Sunday, September 25, 2016

Pengertian Inflasi dan Dampaknya Bagi Perekonomian

Pernahkah anda berpikir bahwa harga-harga barang kebutuhan pokok naik setiap tahun. Dulu uang hanya bernominal kecil mulai dari 1 rupiah saja serta terdapat mata uang koin sen. Sekarang rupiah sudah berubah menjadi angka yang memiliki nilai nominal besar namun dengan valuasi yang kecil dibandingkan dengan masa lampau. Itu karena disebabkan oleh efek ekonomi yang disebut dengan inflasi yang membuat harga-harga naik dan menurunnya nilai uang.

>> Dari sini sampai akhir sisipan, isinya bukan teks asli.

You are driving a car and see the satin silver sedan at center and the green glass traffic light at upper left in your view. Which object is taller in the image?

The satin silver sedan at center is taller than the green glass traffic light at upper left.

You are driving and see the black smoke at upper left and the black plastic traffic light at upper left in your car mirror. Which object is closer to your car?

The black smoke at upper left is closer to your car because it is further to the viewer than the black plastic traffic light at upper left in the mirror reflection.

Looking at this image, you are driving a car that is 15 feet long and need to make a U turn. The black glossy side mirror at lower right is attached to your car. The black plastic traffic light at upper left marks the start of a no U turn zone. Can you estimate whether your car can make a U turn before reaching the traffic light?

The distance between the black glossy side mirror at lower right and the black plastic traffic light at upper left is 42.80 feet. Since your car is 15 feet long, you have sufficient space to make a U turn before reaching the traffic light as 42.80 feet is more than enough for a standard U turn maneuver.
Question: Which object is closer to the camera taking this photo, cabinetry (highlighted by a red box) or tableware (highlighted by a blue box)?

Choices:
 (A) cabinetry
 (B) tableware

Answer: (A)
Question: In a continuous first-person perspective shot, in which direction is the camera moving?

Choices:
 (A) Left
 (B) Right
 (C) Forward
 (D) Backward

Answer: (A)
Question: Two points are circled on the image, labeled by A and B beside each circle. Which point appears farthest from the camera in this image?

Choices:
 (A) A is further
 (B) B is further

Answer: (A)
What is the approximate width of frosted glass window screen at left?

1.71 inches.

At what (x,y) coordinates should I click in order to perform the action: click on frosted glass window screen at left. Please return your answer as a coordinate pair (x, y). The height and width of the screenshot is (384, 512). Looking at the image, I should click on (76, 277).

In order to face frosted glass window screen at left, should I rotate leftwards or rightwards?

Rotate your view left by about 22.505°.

Lalu apa itu sebenarnya yang dimaksud dengan inflasi?
Inflasi
Inflasi Membuat Harga Menjadi Naik
Definisi Inflasi
Inflasi adalah suatu proses meningkatnya harga-harga secara umum secara terus menerus  dan dinyatakan dalam persentase selama setahun. Hal ini dapat disebabkan oleh banyak faktor seperti banyaknya jumlah uang yang beredar, kelangkaan barang, konsumsi yang meningkat dll. Secara ekonomi inflasi disebabkan oleh suplai dan kebutuhan. Suplai uang yang tinggi akan membuat nilainya menyusut dan kebutuhan akan barang yang tinggi akan membuat harga-harga menjadi melambung. Sebenarnya inflasi bukanlah hal yang berbahaya di perekonomian jika jumlahnya terkontrol namun jika inflasi tersebut tidak terkendali akan merusak perekonomian.

Hiperinflasi
Hiperinflasi atau disebut dengan inflasi yang tidak terkendali adalah keadaan dimana harga-harga secara umum naik dengan begitu cepat dan nilai mata uang menyusut dengan drastis. Kenaikan harga secara umum bisa diatas 100% dan hal tersebut sangat merusak ekonomi karena masyarakat menjadi tidak mampu membeli barang kebutuhan sehari-hari dan akibatnya laju perekonomian bisa menjadi negatif yang berujung pada depresi dan krisis ekonomi. Hiperinflasi biasanya diikuti oleh penurunan nilai tukar mata uang yang mengakibatkan membengkaknya hutang luar negeri serta naiknya beban impor. Secara umum hiperinflasi merusak seluruh perekonomian di negara yang dikenainya.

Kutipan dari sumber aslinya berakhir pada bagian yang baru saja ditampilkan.